TroppoSphere, in case Missing Link email subscribers haven’t noticed, is now available as a convenient gateway to a world of news and expert opinion and analysis for those with feed reader phobia. It contains feeds to most of the blogs and other sources whose best/selected content we most regularly feature in Missing Link, as well as general news feeds and those from selected online magazines like openDemocracy, Reason, Slate, Spiked, New Matilda, Australian Opinion Online and Online Opinion. |
- hysterical[↩]
Penis aerodynamics is fascinating, ain’t it.
Just to make things clear – as far as I know, the flying penis in the video was filmed with its owner’s consent and I’d defy anyone to conclude that it was being depicted in a sexual context.
While it in no way compares with the recent titillating sexual references in Federal Court reasons for judgment, I’ve always thought this bit of somewhat-related information in Z v Minister for Immigration, a Federal Court case from 1999, was interesting:
“… it should not be thought that the fact that consensual sexual intercourse between unmarried adult Muslims is a crime in Iran is entirely surprising.
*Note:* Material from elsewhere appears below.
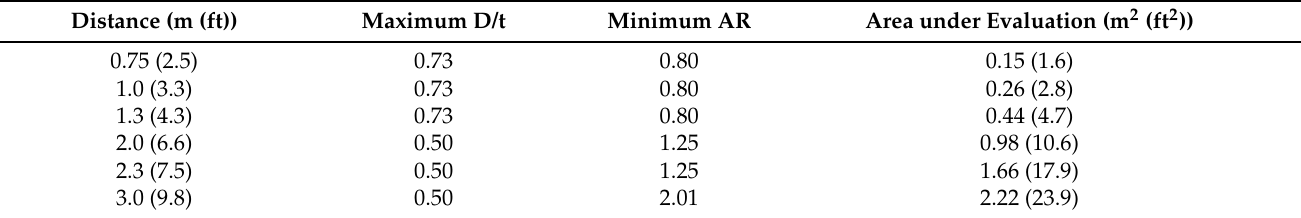
Table 7. Accuracy of defect detection at different distances.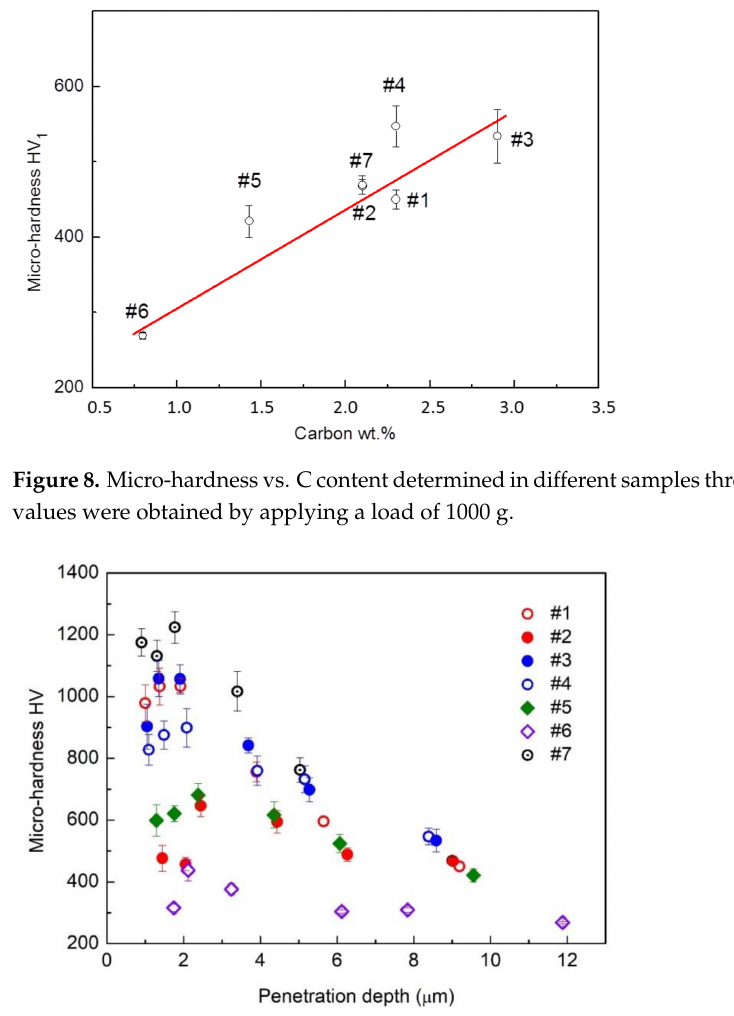
Figure 9. Micro-hardness vs. penetration depth. The tests have been carried out on the plasma exposed surface by using 6 different loads (25, 50, 100, 300, 500 and 1000 g). Each point in the curves corresponds to a specific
During Cromwells time, fornication was a statutory crime in England (see the Incest, Adultery and Fornication Act of 10 May 1650, reprinted in Firth and Rait (eds), II Acts and Ordinances of the Interregnum, 1642-1660, 387-89), although it ceased to be so on the Restoration (see Holdsworth, 6 History of the English Law (2d ed), 165-66; Blackstone, 4 Commentaries on the Laws of England, 64) and has not been so since. (Note that Blackstone was wrong to assert that, under the Cromwellian statute, a second fornication offence was a felony without benefit of clergy.) However, it would appear that legislative bodies in colonial America of like mind to the Cromwellian Parliament enacted legislation similar to the English Act of 1650: see, eg, Pollard v Lyons 91 US 225, 227-28 (1875), referring to such a Maryland statute enacted in 1715; and, even today, fornication remains a statutory crime in a not-insignificant number of American States: see 2 Am Jur 2d, ‘Adultery and Fornication’,
An erudite judge indeed.
I hate it, but I admit I appear to have been quite wrong in my post about the so-called Australian “cluster bombs”. The SMArt 155 weapon is apparently not a cluster bomb in the way we usually understand it. According to a report in The Age, “Each round contains only two sub-munitions, has independent, reliable and redundant self-destruction mechanisms, and a self-neutralisation mechanism, and as such cannot reasonably be categorised as risking unacceptable harm to civilians.” although I do wonder what acceptable harm to civilians might constitute.
I have kept the post, as a reminder to myself, and perhaps others, of the dangers of going off hot, half-cocked and unresearched, but have posted a retraction as an update.
Thanks to Liam.
No worries Roger. Any chance to let the inner war nerd out I’ll happily take.